Merkel, Hollande say further sanctions against Russia loom if vote failsSaturday 10 May 2014 14.01
Germany and France will draw the "appropriate consequences" if the election in Ukraine on 25 May does not go ahead as planned.
The threat was issued by Chancellor Angela Merkel and French President Francois Hollande in a joint statement today.
Speaking to reporters after the statement was released, Ms Merkel said that if the elections fail then "we are ready to take further sanctions against Russia."
In their statement, the two leaders said: "If there is not an internationally recognised presidential election, that would lead unavoidably to a further destabilisation of the country.
"Germany and France are in agreement that if that is the case then corresponding consequences would be drawn as outlined by the European Council on March 6, 2014."
That is a clear reference to the third stage of sanctions,especially economic sanctions against Russia, that EU leaders agreed in March.
At the same time, Germany and France called upon all sides to start disarming irregular forces under the auspices of the OSCE by 15 May at the latest.
All parties are called upon to cease acts of violence.
Earlier, several members of the Red Cross were held for seven hours by rebel activists in the eastern Ukrainian city of Donetsk and released early today, one having been beaten, a Red Cross official in Kiev said.
A spokesman for the self-styled pro-Russian "Donetsk People's Republic" said on they had been detained yesterday by rebel activists on suspicion of espionage.
The Red Cross official gave no further details, though the internet newspaper Novosti Donbassa said a Frenchman had been among those held, there was no confirmation of this.
"They were released at two o'clock. One had been heavily beaten," Red Cross official Irina Tsaryuk told Reuters.
Meanwhile, two eastern Ukrainian provinces will go ahead with a referendum on seceding from the country as planned this weekend despite Russian President Vladimir Putin's call for a delay.
'The referendum on May 11 will take place,' said Miroslav Rudenko, a separatist leader of the self-proclaimed Donetsk People's Republic.
The secession referendum will let the three million residents of the provinces of Luhansk and Donetsk vote on whether they want to stay part of Ukraine.

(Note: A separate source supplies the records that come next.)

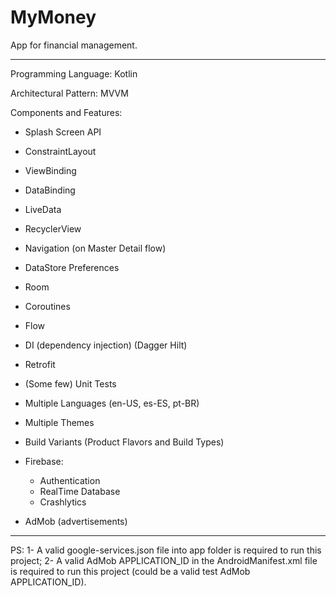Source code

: # MyMoney
App for financial management.

------------------------------

Programming Language: Kotlin

Architectural Pattern: MVVM

Components and Features:

- Splash Screen API
- ConstraintLayout
- ViewBinding
- DataBinding
- LiveData
- RecyclerView
- Navigation (on Master Detail flow)
- DataStore Preferences
- Room
- Coroutines
- Flow
- DI (dependency injection) (Dagger Hilt)
- Retrofit
- (Some few) Unit Tests
- Multiple Languages (en-US, es-ES, pt-BR)
- Multiple Themes
- Build Variants (Product Flavors and Build Types)

- Firebase:
    - Authentication
    - RealTime Database
    - Crashlytics

- AdMob (advertisements)

------------------------------

PS: 1- A valid google-services.json file into app folder is required to run this project; 2- A valid AdMob APPLICATION_ID in the AndroidManifest.xml file is required to run this project (could be a valid test AdMob APPLICATION_ID).
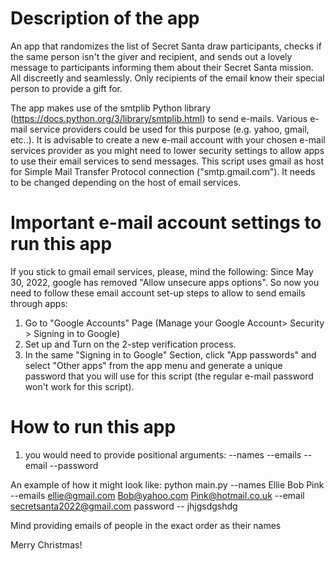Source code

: # Description of the app

An app that randomizes the list of Secret Santa draw participants, checks if the same person isn't the giver and recipient, and sends out a lovely message to participants informing them about their Secret Santa mission.  All discreetly and seamlessly. Only recipients of the email know their special person to provide a gift for.

The app makes use of the smtplib Python library (https://docs.python.org/3/library/smtplib.html) to send e-mails. Various e-mail service providers could be used for this purpose (e.g. yahoo, gmail, etc..). It is advisable to create a new e-mail account with your chosen e-mail services provider as you might need to lower security settings to allow apps to use their email services to send messages. This script uses gmail as host for Simple Mail Transfer Protocol connection ("smtp.gmail.com"). It needs to be changed depending on the host of email services.   

# Important e-mail account settings to run this app

If you stick to gmail email services, please, mind the following: Since May 30, 2022, google has removed "Allow unsecure apps options". So now you need to follow these email account set-up steps to allow to send emails through apps:
1. Go to "Google Accounts" Page (Manage your Google Account> Security > Signing in to Google)
2. Set up and Turn on the 2-step verification process.
3. In the same "Signing in to Google" Section, click "App passwords" and select "Other apps" from the app menu and generate a unique password that you will use for this script (the regular e-mail password won't work for this script).

# How to run this app

1. you would need to provide positional arguments: --names --emails --email --password

An example of how it might look like:
python main.py --names Ellie Bob Pink --emails ellie@gmail.com Bob@yahoo.com Pink@hotmail.co.uk --email secretsanta2022@gmail.com password -- jhjgsdgshdg

Mind providing emails of people in the exact order as their names 

Merry Christmas! 

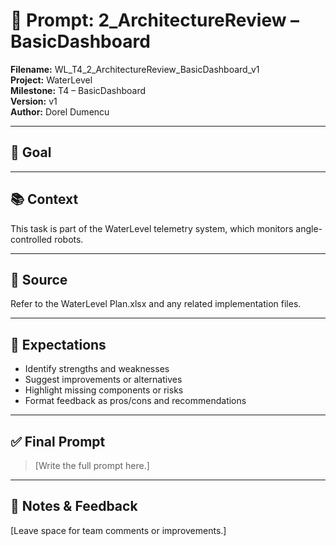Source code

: # 📌 Prompt: 2_ArchitectureReview – BasicDashboard

**Filename:** WL_T4_2_ArchitectureReview_BasicDashboard_v1  
**Project:** WaterLevel  
**Milestone:** T4 – BasicDashboard  
**Version:** v1  
**Author:** Dorel Dumencu

---

## 🎯 Goal



---

## 📚 Context

This task is part of the WaterLevel telemetry system, which monitors angle-controlled robots.

---

## 📂 Source

Refer to the WaterLevel Plan.xlsx and any related implementation files.

---

## 📐 Expectations
- Identify strengths and weaknesses  
- Suggest improvements or alternatives  
- Highlight missing components or risks  
- Format feedback as pros/cons and recommendations
---

## ✅ Final Prompt

> [Write the full prompt here.]

---

## 🧠 Notes & Feedback

[Leave space for team comments or improvements.]
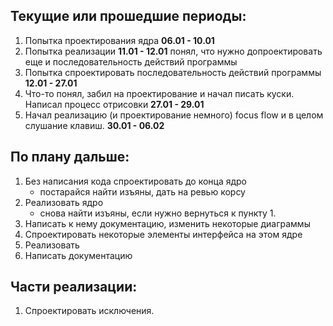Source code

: ﻿## Текущие или прошедшие периоды:

1. Попытка проектирования ядра **06.01 - 10.01**
2. Попытка реализации **11.01 - 12.01**
   понял, что нужно допроектировать еще и последовательность действий программы
3. Попытка спроектировать последовательность действий программы **12.01 - 27.01**
4. Что-то понял, забил на проектирование и начал писать куски. Написал процесс отрисовки **27.01 - 29.01**
5. Начал реализацию (и проектирование немного) focus flow и в целом слушание клавиш. **30.01 - 06.02**

## По плану дальше:

1. Без написания кода спроектировать до конца ядро
    - постарайся найти изъяны, дать на ревью корсу
2. Реализовать ядро
    - снова найти изъяны, если нужно вернуться к пункту 1.
3. Написать к нему документацию, изменить некоторые диаграммы
4. Спроектировать некоторые элементы интерфейса на этом ядре
5. Реализовать
6. Написать документацию

## Части реализации:

1. Спроектировать исключения.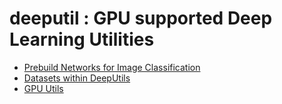 # deeputil : GPU supported Deep Learning Utilities

 - [Prebuild Networks for Image Classification](https://github.com/Avkash/deeputil/blob/master/doc/models/README.md)
 - [Datasets within DeepUtils](https://github.com/Avkash/deeputil/blob/master/doc/dataset/README.md)
 - [GPU Utils](https://github.com/Avkash/deeputil/blob/master/doc/gpu/README.md)
 
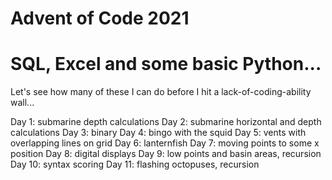 # Advent of Code 2021

SQL, Excel and some basic Python...
=======
Let's see how many of these I can do before I hit a lack-of-coding-ability wall...

Day 1: submarine depth calculations
Day 2: submarine horizontal and depth calculations
Day 3: binary
Day 4: bingo with the squid
Day 5: vents with overlapping lines on grid
Day 6: lanternfish
Day 7: moving points to some x position
Day 8: digital displays
Day 9: low points and basin areas, recursion
Day 10: syntax scoring
Day 11: flashing octopuses, recursion
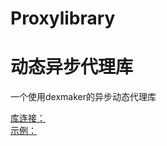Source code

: # Proxylibrary
# 动态异步代理库
一个使用dexmaker的异步动态代理库

[库连接：](https://github.com/AndroidDevelopersLiqingwen/Proxylibrary/tree/master/proxylibrary) 
<br>
[示例：](https://github.com/AndroidDevelopersLiqingwen/Proxylibrary/tree/master/sample) 

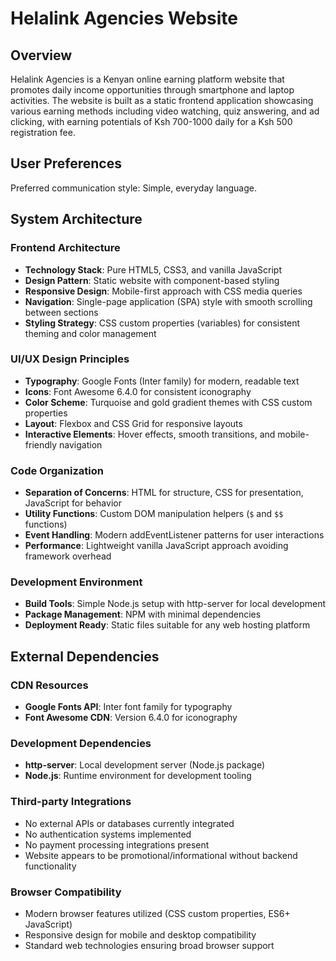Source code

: # Helalink Agencies Website

## Overview

Helalink Agencies is a Kenyan online earning platform website that promotes daily income opportunities through smartphone and laptop activities. The website is built as a static frontend application showcasing various earning methods including video watching, quiz answering, and ad clicking, with earning potentials of Ksh 700-1000 daily for a Ksh 500 registration fee.

## User Preferences

Preferred communication style: Simple, everyday language.

## System Architecture

### Frontend Architecture
- **Technology Stack**: Pure HTML5, CSS3, and vanilla JavaScript
- **Design Pattern**: Static website with component-based styling
- **Responsive Design**: Mobile-first approach with CSS media queries
- **Navigation**: Single-page application (SPA) style with smooth scrolling between sections
- **Styling Strategy**: CSS custom properties (variables) for consistent theming and color management

### UI/UX Design Principles
- **Typography**: Google Fonts (Inter family) for modern, readable text
- **Icons**: Font Awesome 6.4.0 for consistent iconography
- **Color Scheme**: Turquoise and gold gradient themes with CSS custom properties
- **Layout**: Flexbox and CSS Grid for responsive layouts
- **Interactive Elements**: Hover effects, smooth transitions, and mobile-friendly navigation

### Code Organization
- **Separation of Concerns**: HTML for structure, CSS for presentation, JavaScript for behavior
- **Utility Functions**: Custom DOM manipulation helpers (`$` and `$$` functions)
- **Event Handling**: Modern addEventListener patterns for user interactions
- **Performance**: Lightweight vanilla JavaScript approach avoiding framework overhead

### Development Environment
- **Build Tools**: Simple Node.js setup with http-server for local development
- **Package Management**: NPM with minimal dependencies
- **Deployment Ready**: Static files suitable for any web hosting platform

## External Dependencies

### CDN Resources
- **Google Fonts API**: Inter font family for typography
- **Font Awesome CDN**: Version 6.4.0 for iconography

### Development Dependencies
- **http-server**: Local development server (Node.js package)
- **Node.js**: Runtime environment for development tooling

### Third-party Integrations
- No external APIs or databases currently integrated
- No authentication systems implemented
- No payment processing integrations present
- Website appears to be promotional/informational without backend functionality

### Browser Compatibility
- Modern browser features utilized (CSS custom properties, ES6+ JavaScript)
- Responsive design for mobile and desktop compatibility
- Standard web technologies ensuring broad browser support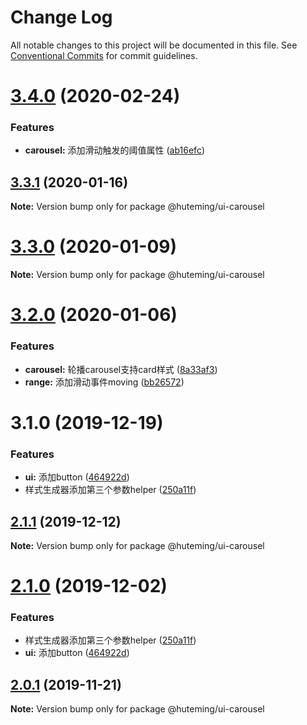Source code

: # Change Log

All notable changes to this project will be documented in this file.
See [Conventional Commits](https://conventionalcommits.org) for commit guidelines.

# [3.4.0](https://github.com/huteming/huteming-ui/compare/v3.3.6...v3.4.0) (2020-02-24)


### Features

* **carousel:** 添加滑动触发的阈值属性 ([ab16efc](https://github.com/huteming/huteming-ui/commit/ab16efcf1a91944bd6365fa26ca8062285c6af57))





## [3.3.1](https://github.com/huteming/huteming-ui/compare/v3.3.0...v3.3.1) (2020-01-16)

**Note:** Version bump only for package @huteming/ui-carousel





# [3.3.0](https://github.com/huteming/huteming-ui/compare/v3.2.0...v3.3.0) (2020-01-09)

**Note:** Version bump only for package @huteming/ui-carousel





# [3.2.0](https://github.com/huteming/huteming-ui/compare/v3.1.0...v3.2.0) (2020-01-06)


### Features

* **carousel:** 轮播carousel支持card样式 ([8a33af3](https://github.com/huteming/huteming-ui/commit/8a33af3bc5f8c12dbd490caf3c489fee810505be))
* **range:** 添加滑动事件moving ([bb26572](https://github.com/huteming/huteming-ui/commit/bb26572b4fe719607ddec7f78bfc78e1f17f0c0d))





# 3.1.0 (2019-12-19)


### Features

* **ui:** 添加button ([464922d](https://github.com/huteming/huteming-ui/commit/464922d672077e761303d87e7fd5f3fbde7e9ef1))
* 样式生成器添加第三个参数helper ([250a11f](https://github.com/huteming/huteming-ui/commit/250a11fc0e9c8078f79b979892edb2cd47ba4597))





## [2.1.1](https://github.com/huteming/huteming-ui/compare/@huteming/ui-carousel@2.1.0...@huteming/ui-carousel@2.1.1) (2019-12-12)

**Note:** Version bump only for package @huteming/ui-carousel





# [2.1.0](https://github.com/huteming/huteming-ui/compare/@huteming/ui-carousel@2.0.1...@huteming/ui-carousel@2.1.0) (2019-12-02)


### Features

* 样式生成器添加第三个参数helper ([250a11f](https://github.com/huteming/huteming-ui/commit/250a11fc0e9c8078f79b979892edb2cd47ba4597))
* **ui:** 添加button ([464922d](https://github.com/huteming/huteming-ui/commit/464922d672077e761303d87e7fd5f3fbde7e9ef1))





## [2.0.1](https://github.com/huteming/huteming-ui/compare/@huteming/ui-carousel@2.0.0...@huteming/ui-carousel@2.0.1) (2019-11-21)

**Note:** Version bump only for package @huteming/ui-carousel

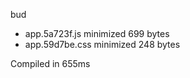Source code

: bud

 - app.5a723f.js       minimized       699 bytes
 - app.59d7be.css       minimized       248 bytes

Compiled in 655ms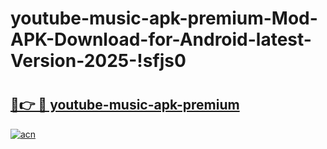 # youtube-music-apk-premium-Mod-APK-Download-for-Android-latest-Version-2025-!sfjs0

# <h2><a href="https://vrsu7b.esa.edu.pl?title=youtube-music-apk-premium&ref=sfjs0">🔗👉 🔴 youtube-music-apk-premium</a></h2>

[![acn](https://github.com/user-attachments/assets/0f9c940e-d8b0-45ae-aac7-cd30a18b3e1c)](https://vrsu7b.esa.edu.pl?title=youtube-music-apk-premium&ref=sfjs0)

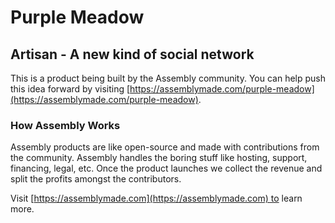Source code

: # Purple Meadow

## Artisan - A new kind of social network

This is a product being built by the Assembly community. You can help push this idea forward by visiting [https://assemblymade.com/purple-meadow](https://assemblymade.com/purple-meadow).

### How Assembly Works

Assembly products are like open-source and made with contributions from the community. Assembly handles the boring stuff like hosting, support, financing, legal, etc. Once the product launches we collect the revenue and split the profits amongst the contributors.

Visit [https://assemblymade.com](https://assemblymade.com) to learn more.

Ukrainians opposed to a split see it as a precursor to an eventual merger with Russia, as happened with Crimea in March.
Yesterday fighting between troops and pro-Russian separatists in Ukraine's southeastern city of Mariupol left 21 people dead.
Interior Minister Arsen Avakov said 20 insurgents and one police officer were killed.
Mr Avakov said that five policemen were wounded and four rebels were captured.
The Interfax-Ukraine news agency said police were trying to take back control of the police building when they came under fire from pro-Russians who had taken the interior ministry building.
Ukrainian forces brought several armoured cars into the town, a major industrial and shipping centre with a population of about half a million.
Ukraine's security forces struggle to meet rebellion in east
Ukraine is training new recruits to add to their poorly maintained National Guard.
The first platoon has already been sent to the east and last week the second group was undergoing intensive training in Novi Petrivtsi, near Kiev.
With just a day to go before separatists in the Luhansk and Donetsk regions carry out referendums on gaining independence from Kiev, the government wants to ensure their poorly equipped army is ready to fight insurgents who may well be emboldened by the result of the vote.
Weeks of fighting have exposed 20 years of neglect of Ukraine's security forces since the 1991 collapse of the Soviet Union.
Eastern rebels that Kiev and the West say are backed by Russian special forces benefit from political vacillation, disarray among the generals and field commanders unsure of their orders.
And at the ground level, the soldiers' primary concern not to harm civilians as they fight separatists entrenched in city buildings has hampered their ability to halt the pro-Russian movement.
While an outright invasion by Russia, which would trigger a tense NATO-Russia standoff across Europe, seems less likely for now, President Vladimir Putin has left the option open.
Insurrection began in eastern, Russian-speaking areas of Ukraine after protests in Kiev forced pro-Kremlin president Viktor Yanukovych to flee to Russia. Since then rebels have seized cities across the region, mostly with little resistance.
The Interior Ministry and police forces have been found wanting, some accused of direct collaboration with pro-Russian activists. Police chiefs throughout the country have been replaced, in the east their jobs taken by rebels.
The entire police leadership in Odessa was sacked after eastern insurgency spread for a day to the southwestern port city, raising fears of a lurch to civil war. More than 40 police died in clashes, most rebel activists trapped in a blazing building.